We are happy to announce that the following paper has been accepted
for publication at the 11th International Conference on Document
Analysis and Recognition (ICDAR) that will take place at Beijing, China,
on September 18 - 21, 2011:
Guillaume Lazzara (1), Roland Levillain (1), Thierry Géraud (1),
Yann Jacquelet (1), Julien Marquegnies (1), Arthur Crépin-Leblond (1)
A Free Software Framework
for Document Image Analysis
http://publis.lrde.epita.fr/201109-ICDAR
(1) EPITA Research and Development Laboratory (LRDE)
Electronic documents are being more and more usable tanks to better and
more affordable network, storage and computational equipment. But in
order to benefit from computer-aided document management, paper
documents must be digitized and analyzed. This task may be challenging
at several levels. Data may be of multiple types thus requiring
different adapted processing chains. The tools to be developed should
also take into account the needs and knowledge of users, ranging from a
simple graphical application to a complete programming framework.
Finally, the data sets to process may be large.

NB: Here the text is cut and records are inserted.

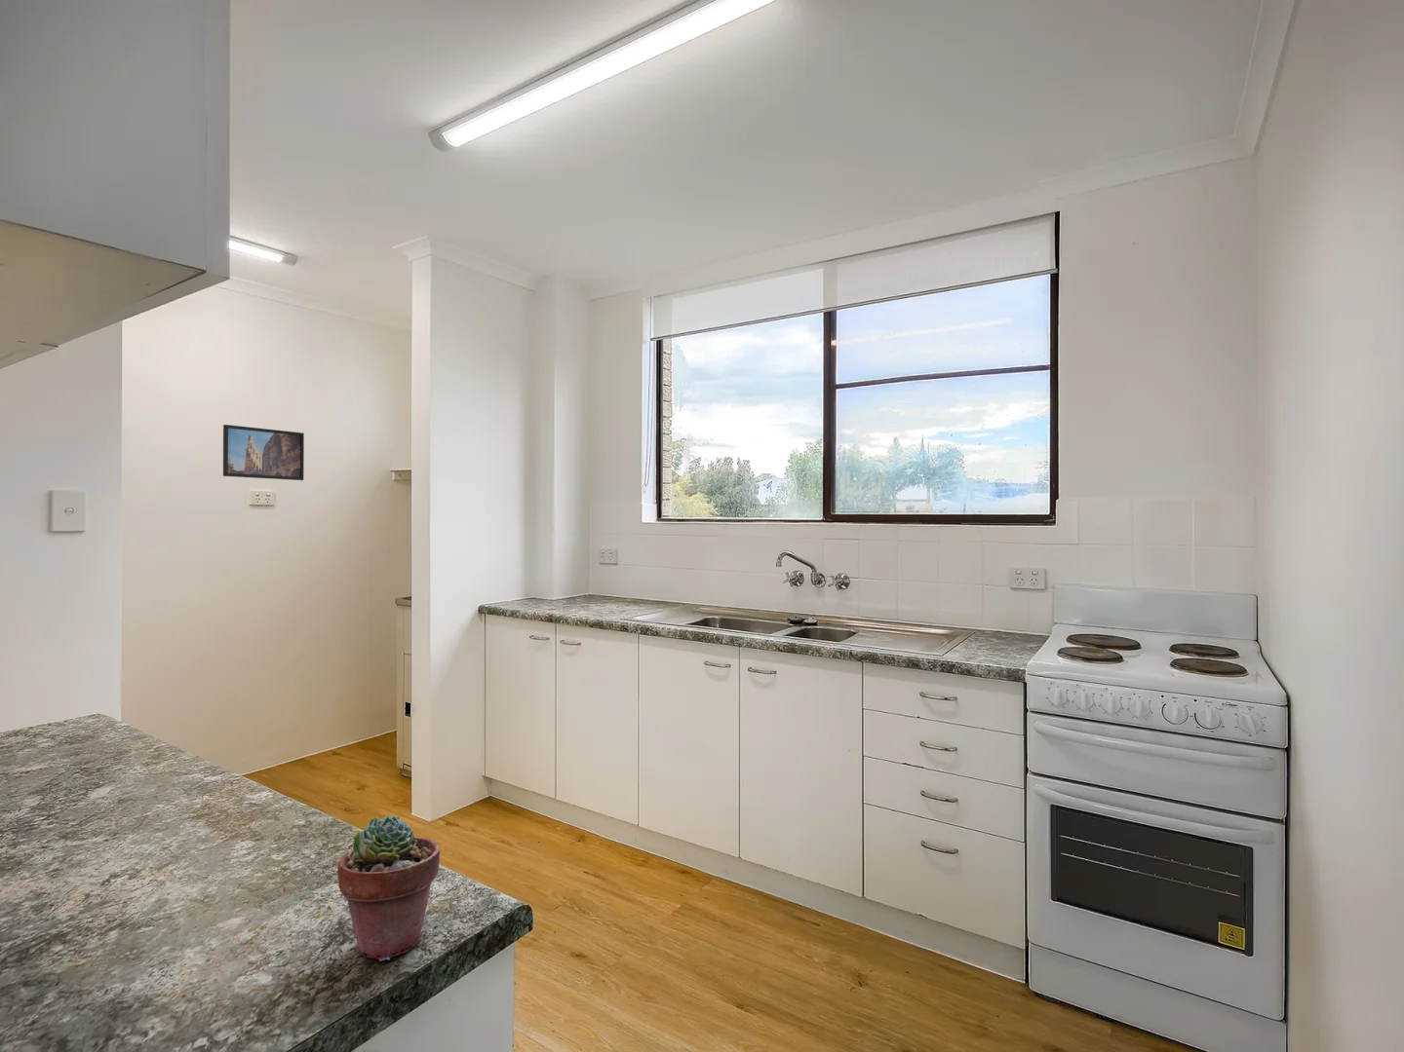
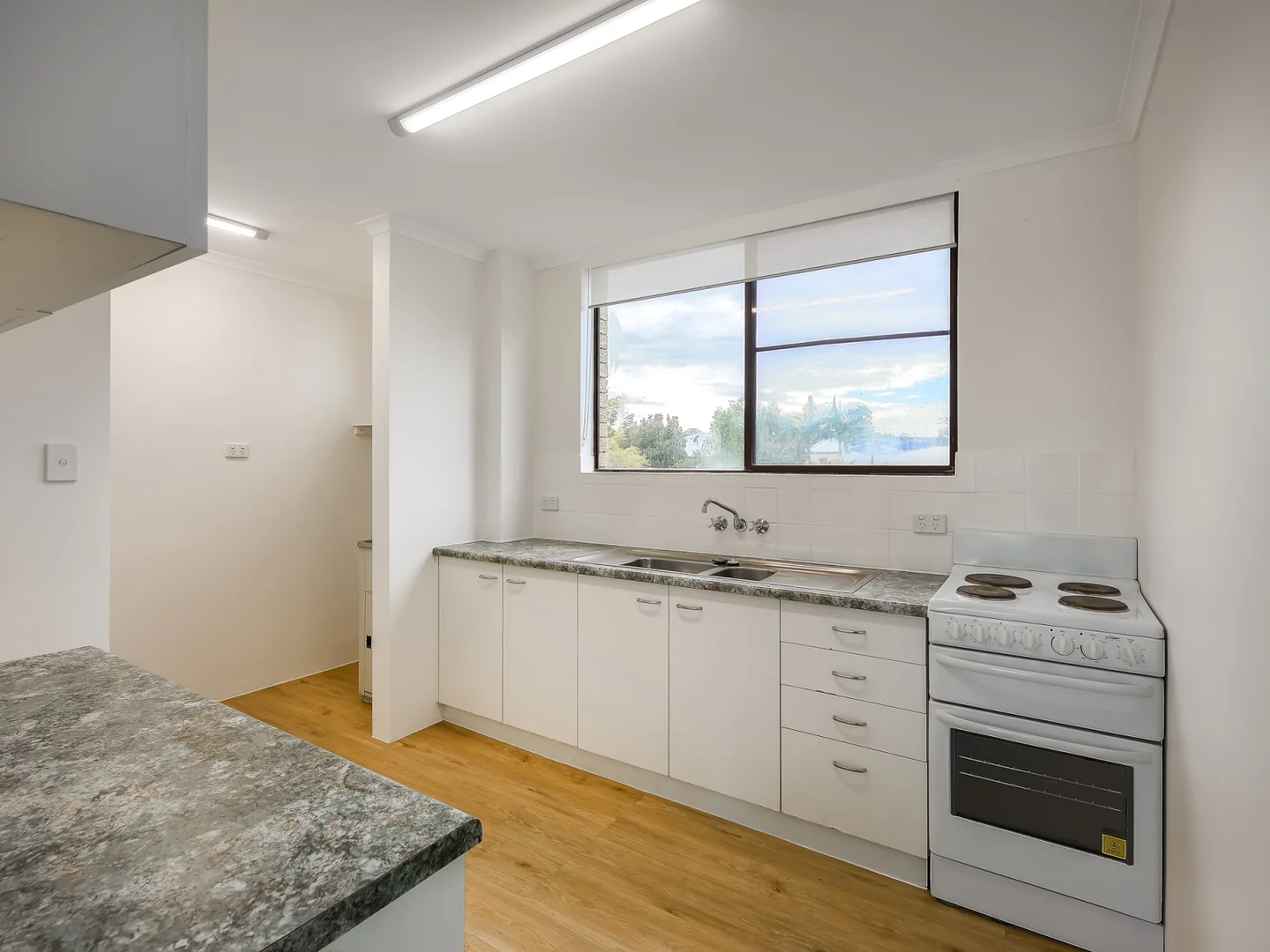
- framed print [222,423,305,481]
- potted succulent [336,814,441,964]
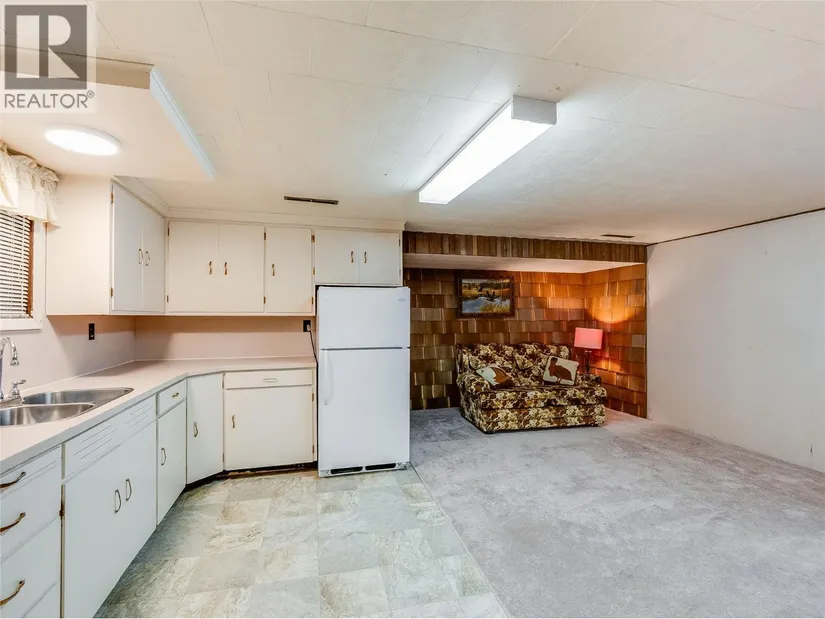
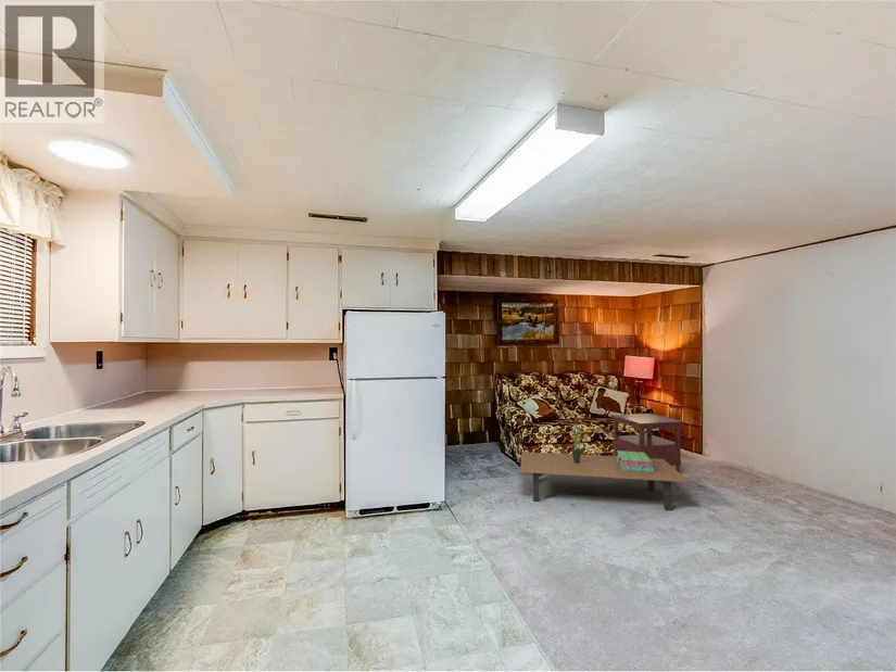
+ coffee table [519,451,691,512]
+ potted plant [569,423,589,464]
+ side table [610,413,684,473]
+ stack of books [616,451,654,472]
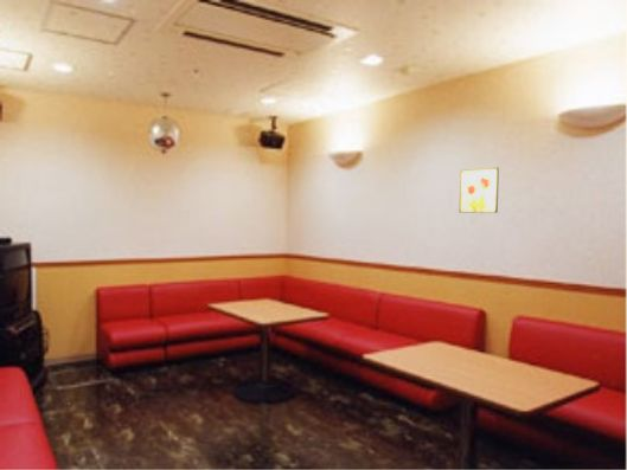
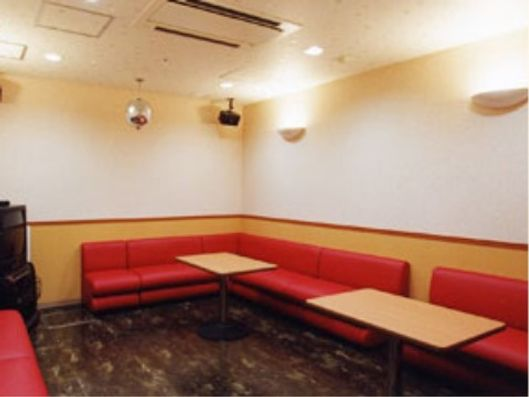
- wall art [459,166,500,214]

In this paper, we expose
a set of features that a Document Image Analysis framework should
provide to address the previous issues. These ideas are implemented as
an open source module built on top of a generic and efficient image
processing platform. Our solution features services such as
preprocessing filters, text detection, page segmentation and document
reconstruction (as XML, PDF or HTML documents). This framework, composed
of reusable software components, can be used to create full-fledged
graphical applications, small utilities, or processing chains to be
integrated into third-party projects.